In a socially conservative country such as Georgia, antagonism to all things liberal can run deep. Resistance to non-traditional sexual and religious mores divides society. This in turn causes political tension and polarization and can drown out discussion of other problems the country is marred in. It very obviously damages the country’s reputation abroad, where the treatment of minorities is considered a key marker of democratic progress and readiness for further involvement in European institutions.

That is why this violence should also be seen from a broader perspective. It is a challenge to liberal ideas and ultimately to the liberal world order.

A country can be democratic, have a multiplicity of parties, active election campaigns, and other features characteristic of rule by popular consent. But democracies can also be ruled by illiberal methods, used for the preservation of political power, the denigration of opposing political forces, and most of all the use of religious and nationalist sentiments to raise or lower tensions.

It happens across Eurasia, and Georgia is no exception. These are hybrid democracies with nominally democratic rule. Armenia, Georgia, Kyrgyzstan, and others have increasingly more in common, despite geographic distance and cultural differences.

Hungary too has been treading this path. Its recent law banning the supposed propagation of LGBT+ materials in schools must be repealed, European Commission President Ursula von der Leyen said on July 7. “This legislation uses the protection of children . . . to discriminate against people because of their sexual orientation . . . It is a disgrace,” she said.

One of the defining features of illiberalism is agility in appropriating ideas on state governance and molding them to the illiberal agenda.

It is true that a mere 30 years since the collapse of the Soviet Union is not enough to have built a truly liberal democratic state. Generations born and raised in the Soviet period or in the troubled 1990s still dominate the political landscape. This means that a different worldview still prevails. It favors democratic development but is also violently nationalistic in opposing liberal state-building.

Georgia’s growing illiberalism has to be understood in the context of the Russian gravitational pull. Blaming all the internal problems of Russia’s neighbors has become mainstream thinking among opposition politicians, NGOs, and sometimes even government figures. Exaggeration is commonplace, but when looking at the illiberal challenge from a long-term perspective, it becomes clear where Russia has succeeded in its illiberal goals. It is determined to stop Georgia from joining NATO and the EU. Partly as a result, the process drags on and this causes friction across society. Belief in the ultimate success of the liberal agenda is meanwhile undermined and alternatives are sought. Hybrid illiberal governments are the most plausible development. The next stage could well be a total abandonment of Euro-Atlantic aspirations.

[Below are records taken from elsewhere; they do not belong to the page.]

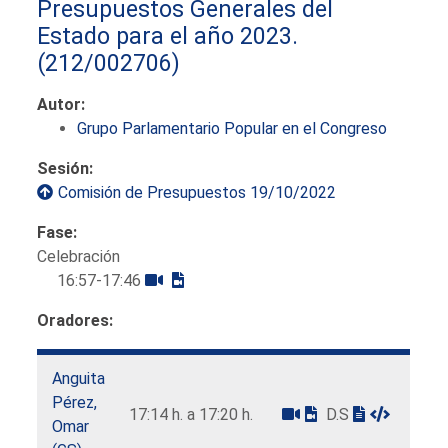
Presupuestos Generales del
Estado para el año 2023.
(212/002706)
Autor:
Grupo Parlamentario Popular en el Congreso
Sesión:
Comisión de Presupuestos 19/10/2022
Fase:
Celebración
16:57-17:46
Oradores:
Anguita
Pérez,
17:14 h. a 17:20 h.
D.S
Omar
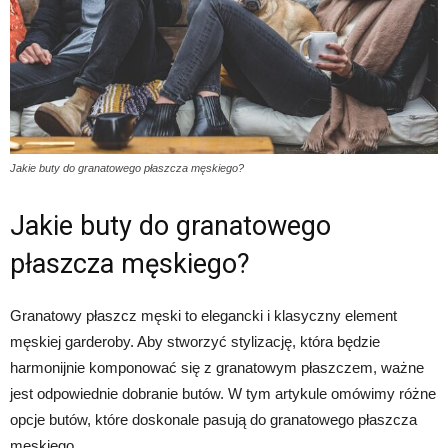
Jakie buty do granatowego płaszcza męskiego?
Jakie buty do granatowego
płaszcza męskiego?
Granatowy płaszcz męski to elegancki i klasyczny element
męskiej garderoby. Aby stworzyć stylizację, która będzie
harmonijnie komponować się z granatowym płaszczem, ważne
jest odpowiednie dobranie butów. W tym artykule omówimy różne
opcje butów, które doskonale pasują do granatowego płaszcza
męskiego.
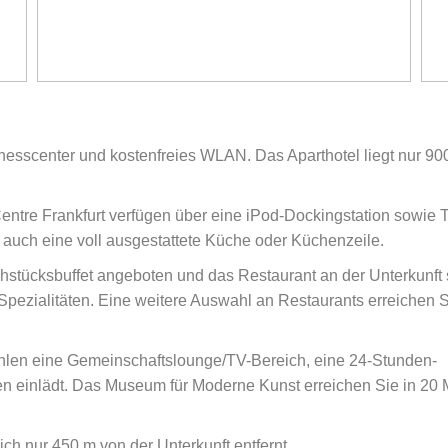
itnesscenter und kostenfreies WLAN. Das Aparthotel liegt nur 9
Centre Frankfurt verfügen über eine iPod-Dockingstation sowie 
auch eine voll ausgestattete Küche oder Küchenzeile.
ühstücksbuffet angeboten und das Restaurant an der Unterkunft s
Spezialitäten. Eine weitere Auswahl an Restaurants erreichen 
ählen eine Gemeinschaftslounge/TV-Bereich, eine 24-Stunden-
n einlädt. Das Museum für Moderne Kunst erreichen Sie in 20 
ch nur 450 m von der Unterkunft entfernt.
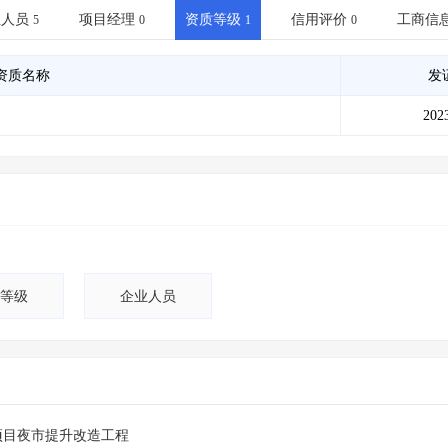
土地交易
>
省市重点项目
>
业主专查
>
项目商机
>
业人员
项目经理
资质等级
信用评价
工商信
5
0
1
0
拟建项目审批
>
专项债项目
>
土地交易
>
省市重点项目
>
资质名称
发
202
等级
企业人员
项目夜市提升改造工程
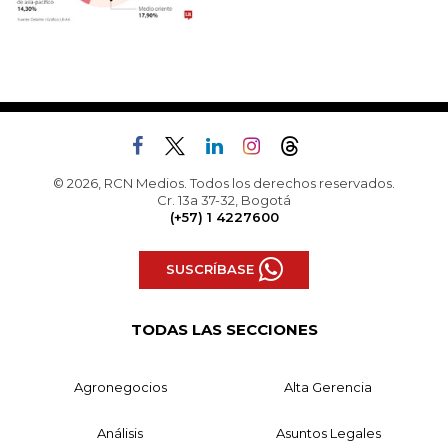
© 2026, RCN Medios. Todos los derechos reservados.
Cr. 13a 37-32, Bogotá
(+57) 1 4227600
SUSCRÍBASE
TODAS LAS SECCIONES
Agronegocios
Alta Gerencia
Análisis
Asuntos Legales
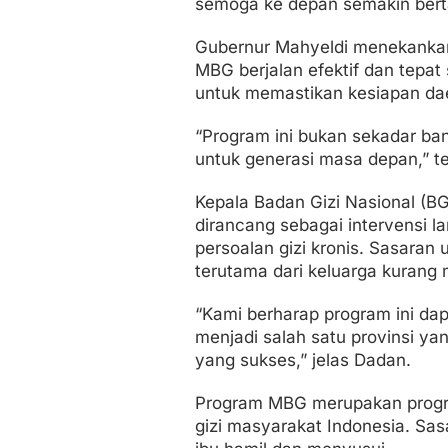
semoga ke depan semakin berta
Gubernur Mahyeldi menekankan 
MBG berjalan efektif dan tepat
untuk memastikan kesiapan da
“Program ini bukan sekadar bant
untuk generasi masa depan,” t
Kepala Badan Gizi Nasional (
dirancang sebagai intervensi 
persoalan gizi kronis. Sasaran
terutama dari keluarga kurang
“Kami berharap program ini dap
menjadi salah satu provinsi y
yang sukses,” jelas Dadan.
Program MBG merupakan progra
gizi masyarakat Indonesia. Sas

Indeed what seemed irrevocable now seems probable, if not real. Pushback against Georgia’s Euro-Atlantic choice is growing stronger. Protesters in front of the parliament in central Tbilisi violently brought tore the EU flag. Twice.

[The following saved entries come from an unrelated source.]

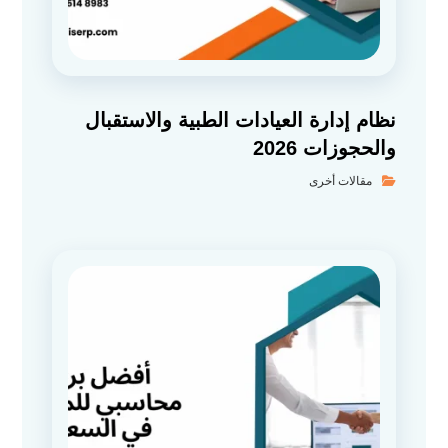
نظام إدارة العيادات الطبية والاستقبال
والحجوزات 2026
مقالات أخرى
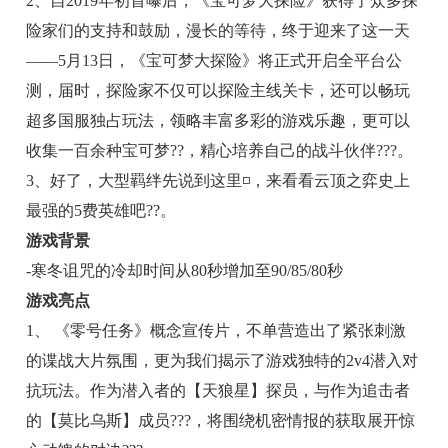
2、自2019年初首曝后，《宝可梦大探险》获得了众多探
险家们的支持和鼓励，漫长的等待，终于迎来了这一天
——5月13日，《宝可梦大探险》将正式开启全平台公
测，届时，探险家不仅可以探险主线关卡，还可以畅玩
超多国服独占玩法，领略丰富多彩的游戏乐趣，更可以
收集一百余种宝可梦??，精心培养自己的战斗伙伴???。
3、好了，大型羁绊先说到这里◽，来看看云顶之弈史上
最强的5费英雄吧??。
游戏背景
-寒冬诅咒的冷却时间从80秒增加至90/85/80秒​​​​
游戏亮点
1、 《零号任务》概念宣传片，不单营造出了紧张刺激
的谍战大片氛围，更为我们揭示了游戏独特的2v4潜入对
抗玩法。作为潜入者的【天狼星】探员，与作为追击者
的【莫比乌斯】成员???，将围绕机密情报的获取展开惊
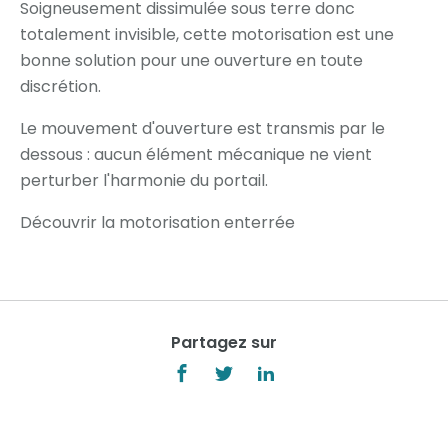
Soigneusement dissimulée sous terre donc
totalement invisible, cette motorisation est une
bonne solution pour une ouverture en toute
discrétion.
Le mouvement d'ouverture est transmis par le
dessous : aucun élément mécanique ne vient
perturber l'harmonie du portail.
Découvrir la motorisation enterrée
Partagez sur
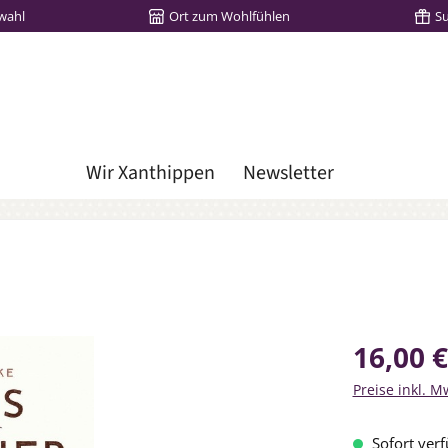
wahl
Ort zum Wohlfühlen
S
Wir Xanthippen
Newsletter
Regulärer Prei
16,00 €
Preise inkl. M
Sofort verf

The message of anti-liberal groups has also been evolving. There has been significant growth in their messaging. The anti-pride sentiment is evolving into a wider resistance to the Western way of life and Georgia’s Western foreign policy path, perhaps because it is easily attacked and misrepresented.

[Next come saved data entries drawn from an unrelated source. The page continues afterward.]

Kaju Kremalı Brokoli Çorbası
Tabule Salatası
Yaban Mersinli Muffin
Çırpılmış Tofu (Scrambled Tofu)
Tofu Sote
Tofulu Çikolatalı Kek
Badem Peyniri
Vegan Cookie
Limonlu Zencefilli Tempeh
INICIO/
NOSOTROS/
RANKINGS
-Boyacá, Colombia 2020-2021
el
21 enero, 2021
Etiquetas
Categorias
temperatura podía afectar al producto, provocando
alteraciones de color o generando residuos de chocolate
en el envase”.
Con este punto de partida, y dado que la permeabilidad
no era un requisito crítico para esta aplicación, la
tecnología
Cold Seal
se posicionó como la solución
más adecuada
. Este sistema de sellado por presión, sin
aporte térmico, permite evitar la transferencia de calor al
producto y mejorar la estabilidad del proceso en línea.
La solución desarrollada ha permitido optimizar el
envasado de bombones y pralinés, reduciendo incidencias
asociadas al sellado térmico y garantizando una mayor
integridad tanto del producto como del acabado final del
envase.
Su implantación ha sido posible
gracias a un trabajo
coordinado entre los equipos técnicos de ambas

To deal with this, Western support is important, but much depends on Georgian governments and the population at large. A pushback against radicalism and anti-liberalism should come in the guise of time and resources for the development of stronger and currently faltering institutions. Urgency in addressing these problems has never been higher — internal and foreign challenges converge and present a fundamental challenge to what Georgia has been pursuing since the days of Eduard Shevardnadze – the Western path to development.